それからしばらく荒れた生活を続けたのち、なんだかんだで今の夫と出会い、リハビリで始めた短期派遣の派遣元から長期派遣のお誘いをもらい、結婚し今に至る。

つまり、私は卒業と相性がよくない。

「決められた課程を修められなかったこと」自体には、なんの後悔もない。履歴書上の傷なんて、話のネタになっていいじゃん程度に思っている。学びたくないもの、いたくない場所は早く去るに限るし、劣等生なりに、全ての過程で学びはあったのだし。

ただ、「円満にその場を去れなかったこと」には、深い後悔がある。挫折してその場所を去ると、その場所に帰りづらくなる。お世話になった方々や仲の良かった友達と、心理的な距離が生まれたのは、辛かった。

思うに、「卒業」という言葉は「決められた課程を最後まで修めたこと」だけを表しているのではなく、「円満にその場所を去れたこと」も意味している。その2つはセット購入しかできないようだ。私は、卒業はいらないけれど、円満にその場所を去る「円満退社」のようなものは、やっぱりほしい。

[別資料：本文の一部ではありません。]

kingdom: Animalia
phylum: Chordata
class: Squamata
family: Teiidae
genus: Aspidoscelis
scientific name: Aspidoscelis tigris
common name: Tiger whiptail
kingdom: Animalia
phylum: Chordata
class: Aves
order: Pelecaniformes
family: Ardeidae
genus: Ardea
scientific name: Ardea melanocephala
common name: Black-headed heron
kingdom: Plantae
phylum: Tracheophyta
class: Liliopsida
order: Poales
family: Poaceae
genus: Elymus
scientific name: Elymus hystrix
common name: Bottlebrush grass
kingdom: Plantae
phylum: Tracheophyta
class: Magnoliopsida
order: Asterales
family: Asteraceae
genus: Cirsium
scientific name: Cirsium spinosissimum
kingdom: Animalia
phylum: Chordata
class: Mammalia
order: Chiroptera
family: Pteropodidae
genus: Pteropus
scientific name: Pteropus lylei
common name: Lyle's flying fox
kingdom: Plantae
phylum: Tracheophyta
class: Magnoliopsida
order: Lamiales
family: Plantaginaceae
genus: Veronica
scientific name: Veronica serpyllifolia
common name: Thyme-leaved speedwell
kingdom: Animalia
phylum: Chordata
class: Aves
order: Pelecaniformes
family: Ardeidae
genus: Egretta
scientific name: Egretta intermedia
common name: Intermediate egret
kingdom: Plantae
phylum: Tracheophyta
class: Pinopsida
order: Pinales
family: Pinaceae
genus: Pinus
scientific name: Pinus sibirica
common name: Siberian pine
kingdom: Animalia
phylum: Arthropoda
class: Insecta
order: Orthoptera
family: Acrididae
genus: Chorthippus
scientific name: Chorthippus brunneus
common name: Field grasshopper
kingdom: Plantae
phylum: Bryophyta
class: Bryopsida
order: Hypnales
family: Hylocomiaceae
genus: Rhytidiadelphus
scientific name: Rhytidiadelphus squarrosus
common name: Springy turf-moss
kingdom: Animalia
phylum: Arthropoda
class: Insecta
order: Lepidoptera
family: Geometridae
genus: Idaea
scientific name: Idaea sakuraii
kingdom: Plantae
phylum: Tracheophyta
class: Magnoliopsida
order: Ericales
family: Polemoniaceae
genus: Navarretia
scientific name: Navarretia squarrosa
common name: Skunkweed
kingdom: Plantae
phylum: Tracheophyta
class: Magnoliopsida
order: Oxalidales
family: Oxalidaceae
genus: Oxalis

アイドルがグループを去ることを卒業と呼んでいるけれど、あれも実質的には「円満退社」をアピールしたいのかな、と思う。修めるべき課程が決められているわけでもなく、自由意志で決めるのに「卒業」なんて言葉を使うのは、不義理を犯した訳ではないのよ、というメッセージなんじゃないだろうか。

自分の人生を振り返りながら、なんとなくそんなことを考えた。

私は卒業に向いてなかった。 これから社会人であり続けるだろうから、卒業とはますます縁遠くなるだろう。せめて、円満退社のコツだけ考えておきたいものだ…。